Globalization - the growth in private investment has witnessed companies expanding operations to countries previously untouched by global markets. In some instances, these countries have poor human rights records and/or the capacity of the state to address these issues is limited. In these cases the role of business in promoting and respecting human rights is particularly important.

Growth of civil society - in some instances the capacity of the state to address human rights issues has diminished. As a result, a steady alienation of people has occurred towards just those public institutions that were established to serve them. Non-governmental organizations of all types and sizes have grown to fill the void - progressively influencing both public policy and the market agenda. They include new human rights, labour and corporate accountability organizations.

Transparency and Accountability - the need for transparency in business practice has been highlighted both by globalization, the growth of civil society interests and some recent problems in the corporate sector. Advances in information technologies and global communications mean that companies can ill afford to conceal poor or questionable practices.

Crime – where an international crime is involved, complicity may arise where a company assisted in the perpetration of the crime, the assistance had a substantial effect on the perpetration of the crime and the company knew that its acts would assist the perpetration of the crime even if it did not intend for the crime to be committed.

State-owned enterprises – state-owned enterprises should be aware that because they are part of the state, they may have direct responsibilities under international human rights law.

Possible Actions by Business

An effective human rights policy will help companies avoid being implicated in human rights violations. In order to avoid such situations, companies may wish to consider the following:

  • Has the company made a human rights assessment of the situation in countries where it does, or intends to do, business so as to identify the risk of involvement in human rights abuses and the company's potential impact on the situation?
  • Does the company have explicit policies that protect the human rights of workers in its direct employment and throughout its supply chain?
  • Has the company established a monitoring system to ensure that its human rights policies are being implemented?
  • Does the company have an explicit policy to ensure that its security arrangements do not contribute to human rights violations?

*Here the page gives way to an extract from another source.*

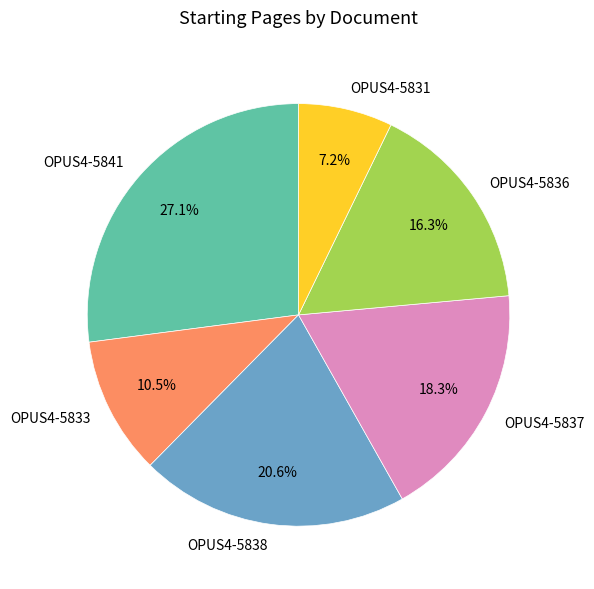

What percentage is NOT represented by OPUS4-5837?

81.7%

This applies whether it provides its own security, contracts it to others or in the case where security is supplied by the State.
  • Does the company actively engage in open dialogue with human-rights organizations?

With respect to this last issue it is suggested that businesses:

  • respect international guidelines and standards for the use of force (e.g. the UN Basic Principles on the Use of Force and Firearms by Law Enforcement Officials and the UN Code of Conduct for Law Enforcement Officials);
  • if financial or material support is provided to security forces, establish clear safeguards to ensure that these are not then used to violate human rights; and make clear in any agreements with security forces that the business will not condone any violation of international human rights laws;
  • privately and publicly condemn systematic and continuous human rights abuses;
  • continually consult within and outside the company with relevant stakeholders during both pre-investment and post-investment stages;
  • raise awareness within the company of known human rights issues within the company’s sphere of influence;
  • identify those functions within the firm that are most at risk of becoming linked to human rights abuses, possibly even at the pre-investment/project exploration and planning stage, and where there might be opportunities to advance human rights;
  • conduct a human rights impact assessment consisting of an analysis of the functions of a proposed investment and the possible human rights impacts (intended and unintended) they may have on the community or region; and
  • identify internal ‘functional risks’ in the post-investment situations.  This may involve looking at such functions as purchasing, logistics, government relations, human resource management, HSE (health, safety and environment), sales and marketing.